What is the number of lines in the data below that hold the word "linecap"? Give nothing beyond that number.

────────

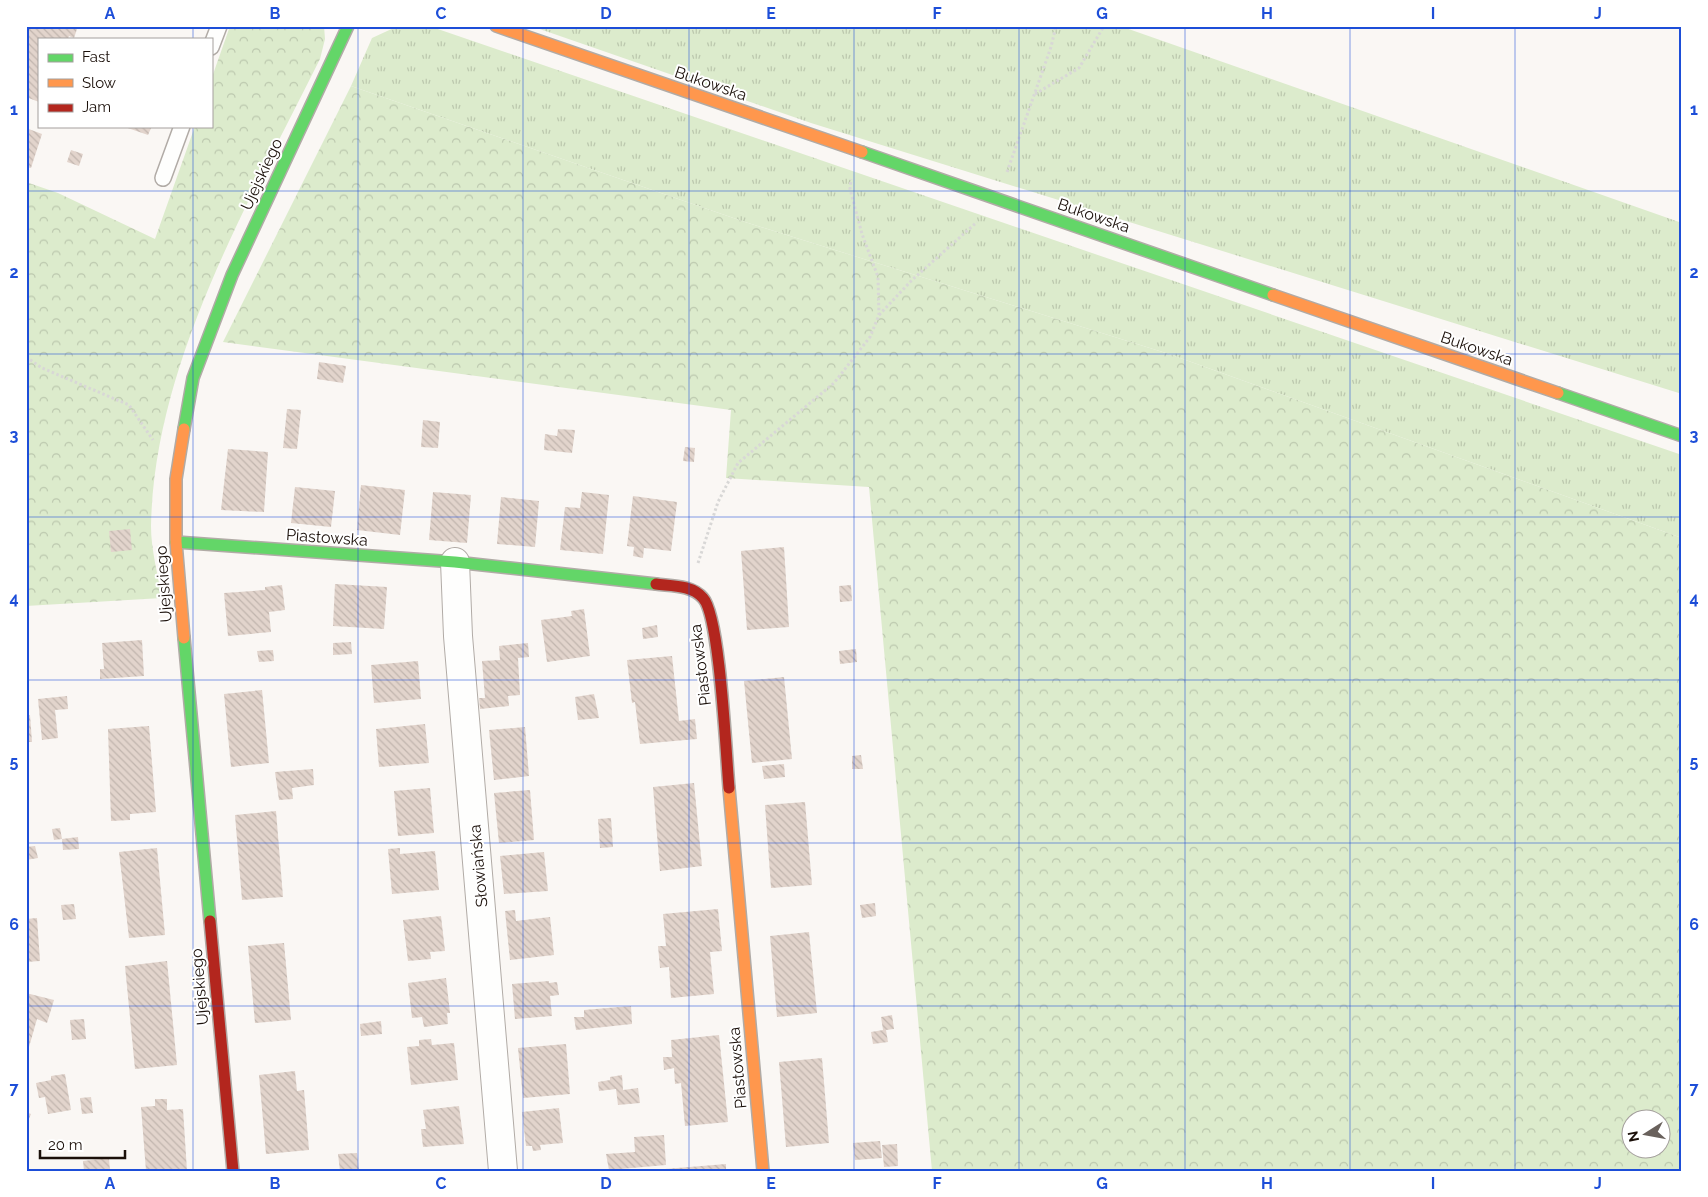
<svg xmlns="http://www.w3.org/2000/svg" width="1708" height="1197" font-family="Raleway,sans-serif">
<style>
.grass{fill:url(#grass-tufts)}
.forest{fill:url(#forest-crowns);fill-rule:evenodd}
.building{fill:url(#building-back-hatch)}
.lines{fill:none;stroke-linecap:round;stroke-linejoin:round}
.lane-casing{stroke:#b1aba6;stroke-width:18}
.street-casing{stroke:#b1aba6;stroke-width:30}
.fast-casing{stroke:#b1aba6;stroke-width:14}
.slow-casing{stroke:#b1aba6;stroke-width:14}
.jam-casing{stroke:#b1aba6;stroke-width:14}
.path{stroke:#d8d7d6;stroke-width:3;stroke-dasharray:2.5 2.5;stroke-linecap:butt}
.lane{stroke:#fefefd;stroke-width:15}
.street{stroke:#fefefd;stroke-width:28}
.fast{stroke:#63d668;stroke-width:11}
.slow{stroke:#ff974d;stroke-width:11}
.jam{stroke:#b3261e;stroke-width:11}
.grid{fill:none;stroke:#1d4ed8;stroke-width:1;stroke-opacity:0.55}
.labels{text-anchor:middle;stroke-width:4;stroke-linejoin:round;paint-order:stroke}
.street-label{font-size:16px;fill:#1b100a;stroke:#fff}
.neatline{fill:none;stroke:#1d4ed8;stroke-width:2}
.grid-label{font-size:16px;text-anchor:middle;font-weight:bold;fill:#1d4ed8}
</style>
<defs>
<pattern id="grass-tufts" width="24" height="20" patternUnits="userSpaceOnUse" patternTransform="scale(1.25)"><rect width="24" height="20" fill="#dcebcc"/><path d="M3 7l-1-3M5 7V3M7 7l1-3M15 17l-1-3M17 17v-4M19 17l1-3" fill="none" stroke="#bcc8ae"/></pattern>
<pattern id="forest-crowns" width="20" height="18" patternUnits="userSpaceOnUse" patternTransform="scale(1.25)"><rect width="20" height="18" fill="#dcebcc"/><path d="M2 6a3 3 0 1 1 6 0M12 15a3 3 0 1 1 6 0" fill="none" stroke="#bcc8ae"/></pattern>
<pattern id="building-back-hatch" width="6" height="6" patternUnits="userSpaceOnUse" patternTransform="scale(1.25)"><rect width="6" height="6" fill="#e2d4cc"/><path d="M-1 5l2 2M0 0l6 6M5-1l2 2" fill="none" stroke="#c1b5ae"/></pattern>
</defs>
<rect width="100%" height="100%" fill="#faf7f4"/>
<g class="grass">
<path d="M398 26H429L1682 455V538L1169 354 745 222 351 86 372 38Z"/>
<path d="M531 26H1120L1682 223V394L811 123Z"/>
</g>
<g class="forest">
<path d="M230 26H324L325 39 320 59C249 202 154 363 151 526 151 550 158 575 162 598L26 606V182L58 193 155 239 195 126H211V80Z"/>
<path d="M351 86 745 222 1169 354 1682 538V1171H932L869 487 726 478 731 410 223 342ZM1630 1120H1660V1150H1630Z"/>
</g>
<g class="building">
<path d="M26 26H78L74 38 69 36 68 39H39V102L26 97Z"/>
<path d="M122 126H152L148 135Z"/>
<path d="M26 128 42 134 31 168 26 167Z"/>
<path d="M71 150 83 154 79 166 67 162Z"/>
<path d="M319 362 346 366 343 383 317 379Z"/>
<path d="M287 409 301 410 297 449 283 448Z"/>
<path d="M423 420 440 422 438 448 421 447Z"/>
<path d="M558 429 575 430 572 453 544 450 545 434 557 436Z"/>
<path d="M685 447 695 448 694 462 683 461Z"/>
<path d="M228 449 268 452 264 512 221 510Z"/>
<path d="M361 485 405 490 400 535 357 530Z"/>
<path d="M295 487 335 491 331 527 291 523Z"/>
<path d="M433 492 471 495 467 543 429 540Z"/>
<path d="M582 492 609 495 603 554 560 550 565 507 580 508Z"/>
<path d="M633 496 677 502 671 551 644 548 643 558 633 556 634 547 627 546Z"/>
<path d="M501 497 539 501 535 547 497 544Z"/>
<path d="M130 529 132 550 111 552 109 531Z"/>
<path d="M784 547 789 627 747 630 741 551Z"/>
<path d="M335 584 387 587 384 629 333 626Z"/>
<path d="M282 585 285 610 269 612 271 632 228 636 224 593 265 590V587Z"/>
<path d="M851 585 852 601 840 602 839 586Z"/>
<path d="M584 609 590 656 547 662 541 620 572 616 571 611Z"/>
<path d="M657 625 658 637 643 639 642 628Z"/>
<path d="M142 640 144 676 100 679V669H104L102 643Z"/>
<path d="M351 642 352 654 333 655V643Z"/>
<path d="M528 643 529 657 518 658 520 695 508 696 509 706 480 709 479 698H485L482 661 500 660 499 646Z"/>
<path d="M856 649 857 662 840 664 839 651Z"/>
<path d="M273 650 274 661 259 662 257 651Z"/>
<path d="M672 656 679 721 695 719 697 739 640 744 635 702 632 703 627 660Z"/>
<path d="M418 661 421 699 374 703 371 665Z"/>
<path d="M784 677 792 759 752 763 744 681Z"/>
<path d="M262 690 269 763 231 767 224 694Z"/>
<path d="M594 694 599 718 578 720 575 697Z"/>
<path d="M67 696 68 709 55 710 58 738 42 740 38 699Z"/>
<path d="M26 715H30L32 742H26Z"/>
<path d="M425 724 429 763 379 767 376 729Z"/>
<path d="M149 726 156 812 130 814V820L111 821 108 729Z"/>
<path d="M525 727 529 776 494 780 489 730Z"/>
<path d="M861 755 863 769H852V756Z"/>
<path d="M784 764 785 777 764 779 762 766Z"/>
<path d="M313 769 314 785 292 788 293 799 279 800 275 772Z"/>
<path d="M694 783 702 866 660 871 653 787Z"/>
<path d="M430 788 434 833 398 836 394 791Z"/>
<path d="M530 790 534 840 499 843 494 793Z"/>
<path d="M805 802 812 885 771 888 765 805Z"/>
<path d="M276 811 283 897 242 900 235 815Z"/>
<path d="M611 818 613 847 600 848 598 819Z"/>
<path d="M60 828 62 839 54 840 52 829Z"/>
<path d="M78 837 79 849 63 850 62 839Z"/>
<path d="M35 846 38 858 26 860V847Z"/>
<path d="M157 848 165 935 129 938 119 852Z"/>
<path d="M400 848V854L435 851 439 890 392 894 388 849Z"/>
<path d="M544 852 548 891 504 894 500 856Z"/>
<path d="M875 903 876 916 862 918 860 905Z"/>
<path d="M74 904 76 919 63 920 61 905Z"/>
<path d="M718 909 722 951 710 952 714 994 671 998 669 967 660 968 658 946H666L663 914Z"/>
<path d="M515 910 516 921 550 917 554 955 510 960 505 911Z"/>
<path d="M441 916 445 951 430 952 431 959 408 961 403 920Z"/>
<path d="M37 918 40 961 26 962V919Z"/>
<path d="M809 932 817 1013 777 1017 770 936Z"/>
<path d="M284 943 291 1020 255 1023 248 946Z"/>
<path d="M167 961 177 1065 135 1069 125 966Z"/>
<path d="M446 978 450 1013H447L448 1024 424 1027 422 1017 412 1018 408 983Z"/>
<path d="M549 981V983L557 982 559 995 550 996 552 1016 515 1019 512 984Z"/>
<path d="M26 993 54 1000 47 1023 37 1019 27 1054Z"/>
<path d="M631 1006 632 1024 576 1030 574 1017H584V1010Z"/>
<path d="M892 1015 894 1029 886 1030 888 1042 873 1044 871 1032 883 1030 881 1017Z"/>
<path d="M84 1019 86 1039 72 1040 70 1020Z"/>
<path d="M381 1021 382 1034 361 1036 360 1024Z"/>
<path d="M719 1035 728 1122 685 1126 681 1083 675 1084 674 1068 664 1070 663 1057H672L671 1040Z"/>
<path d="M431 1039 432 1045 454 1043 458 1080 411 1085 407 1047 419 1046V1040Z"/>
<path d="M566 1044 570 1094 523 1098 518 1048Z"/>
<path d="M822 1058 829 1143 786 1147 779 1062Z"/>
<path d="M295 1071 297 1091 304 1090 309 1150 266 1154 259 1075Z"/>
<path d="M65 1074 71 1110 48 1114 45 1097 39 1098 36 1083 51 1080V1076Z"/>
<path d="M622 1075 623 1090 638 1088 640 1103 618 1105 616 1089 599 1091 598 1082 610 1080V1077Z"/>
<path d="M91 1097 93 1113 82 1114 80 1098Z"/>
<path d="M155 1099H167V1110L183 1109 187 1171H146L141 1107 155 1106Z"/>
<path d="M459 1106 464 1144 423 1147 421 1129H426L423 1110Z"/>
<path d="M559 1108 563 1143 540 1145 541 1150 533 1151 532 1146H526L522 1112Z"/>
<path d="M26 1112 31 1114 26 1126Z"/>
<path d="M664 1135 666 1165 609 1170 606 1154 635 1152 634 1137Z"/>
<path d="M880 1141 882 1158 855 1160 853 1143Z"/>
<path d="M897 1144 898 1166 884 1167 882 1145Z"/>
<path d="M357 1153 359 1171H340L338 1154Z"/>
<path d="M109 1158 110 1171H84L83 1161Z"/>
<path d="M726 1164V1171H665V1169Z"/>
</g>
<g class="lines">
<g class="lane-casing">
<g id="lane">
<path d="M211 47 219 26"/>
<path d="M163 178 182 126"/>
</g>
</g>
<g class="street-casing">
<path id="street" d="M455 562 458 636 503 1171"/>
</g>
<g class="fast-casing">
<g id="fast">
<path d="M862 152 1273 295"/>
<path d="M1558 393 1682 436"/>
<path d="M184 429 193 378 232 275 348 26"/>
<path d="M176 542 455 562 656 584"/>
<path d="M184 638 210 921"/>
</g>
</g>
<g class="slow-casing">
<g id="slow">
<path d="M496 26 862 152"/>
<path d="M1273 295 1558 393"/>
<path d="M184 638 176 542V479L184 429"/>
<path d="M729 788 763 1171"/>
</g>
</g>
<g class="jam-casing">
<g id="jam">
<path d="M656 584C672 586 692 585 703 598 720 616 726 755 729 788"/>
<path d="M210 921 233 1171"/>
</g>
</g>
<g class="path">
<path d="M1035 94 1079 68 1104 26"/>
<path d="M1007 172 1051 47 1056 26"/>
<path d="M879 315 912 280 977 222"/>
<path d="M26 357 42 368 129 405 153 440"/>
<path d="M698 563 718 502 738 463 834 383 870 337 879 315 878 277 862 234 850 189 851 179"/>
</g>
<use href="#lane" class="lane"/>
<use href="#street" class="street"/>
<use href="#fast" class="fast"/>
<use href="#slow" class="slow"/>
<use href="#jam" class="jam"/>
</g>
<path class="grid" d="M193 26V39M358 26V1171M523 26V1171M689 26V1171M854 26V1171M1019 26V1171M1185 26V1171M1350 26V1171M1515 26V1171M193 126V1171M26 191H1682M26 354H1682M26 517H1682M26 680H1682M26 843H1682M26 1006H1682"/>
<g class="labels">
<g class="street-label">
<text transform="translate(711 83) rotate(19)" y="6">Bukowska</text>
<text transform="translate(261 174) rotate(-65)" y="6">Ujejskiego</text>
<text transform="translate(1094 215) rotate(19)" y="6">Bukowska</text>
<text transform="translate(1477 348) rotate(19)" y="6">Bukowska</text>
<text transform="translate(327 537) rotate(4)" y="6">Piastowska</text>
<text transform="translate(163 584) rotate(-94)" y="6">Ujejskiego</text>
<text transform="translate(700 665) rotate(-97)" y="6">Piastowska</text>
<text transform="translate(478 866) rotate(-95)" y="6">Słowiańska</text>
<text transform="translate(199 987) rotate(-95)" y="6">Ujejskiego</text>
<text transform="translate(737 1068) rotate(-95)" y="6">Piastowska</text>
</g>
</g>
<rect width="1708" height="1197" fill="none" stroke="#ffffff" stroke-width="55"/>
<rect x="38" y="38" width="175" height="90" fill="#ffffff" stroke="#a49f9d"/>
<rect x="48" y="54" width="25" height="8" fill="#63d668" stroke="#a49f9d"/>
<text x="82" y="62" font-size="15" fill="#1b100a">Fast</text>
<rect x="48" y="79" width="25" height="8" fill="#ff974d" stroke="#a49f9d"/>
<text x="82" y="88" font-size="15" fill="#1b100a">Slow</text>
<rect x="48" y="104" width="25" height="8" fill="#b3261e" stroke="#a49f9d"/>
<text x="82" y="112" font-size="15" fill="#1b100a">Jam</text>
<g transform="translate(1646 1134) rotate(259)"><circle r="24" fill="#ffffff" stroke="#a49f9d"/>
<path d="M0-4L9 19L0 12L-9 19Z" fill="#69615c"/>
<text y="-8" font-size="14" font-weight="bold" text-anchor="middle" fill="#1b100a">N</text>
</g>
<path d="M40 1150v8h85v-8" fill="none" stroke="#1b100a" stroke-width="2.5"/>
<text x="48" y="1150" font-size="15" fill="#1b100a" stroke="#ffffff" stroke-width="4" paint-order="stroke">20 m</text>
<rect x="28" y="28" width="1652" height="1142" class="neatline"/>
<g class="grid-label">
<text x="110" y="19">A</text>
<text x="275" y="19">B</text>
<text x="441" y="19">C</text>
<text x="606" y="19">D</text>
<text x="771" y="19">E</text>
<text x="937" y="19">F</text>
<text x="1102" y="19">G</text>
<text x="1267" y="19">H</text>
<text x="1433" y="19">I</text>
<text x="1598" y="19">J</text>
<text x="14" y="115">1</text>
<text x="1694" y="115">1</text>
<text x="14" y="278">2</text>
<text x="1694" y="278">2</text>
<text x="14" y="441">3</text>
<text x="1694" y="441">3</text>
<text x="14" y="604">4</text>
<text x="1694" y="604">4</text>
<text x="14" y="767">5</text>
<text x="1694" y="767">5</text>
<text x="14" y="930">6</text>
<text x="1694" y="930">6</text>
<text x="14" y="1094">7</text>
<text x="1694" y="1094">7</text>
<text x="110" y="1189">A</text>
<text x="275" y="1189">B</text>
<text x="441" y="1189">C</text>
<text x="606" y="1189">D</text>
<text x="771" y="1189">E</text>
<text x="937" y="1189">F</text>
<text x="1102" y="1189">G</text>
<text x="1267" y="1189">H</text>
<text x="1433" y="1189">I</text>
<text x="1598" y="1189">J</text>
</g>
</svg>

────────

Written reply »
2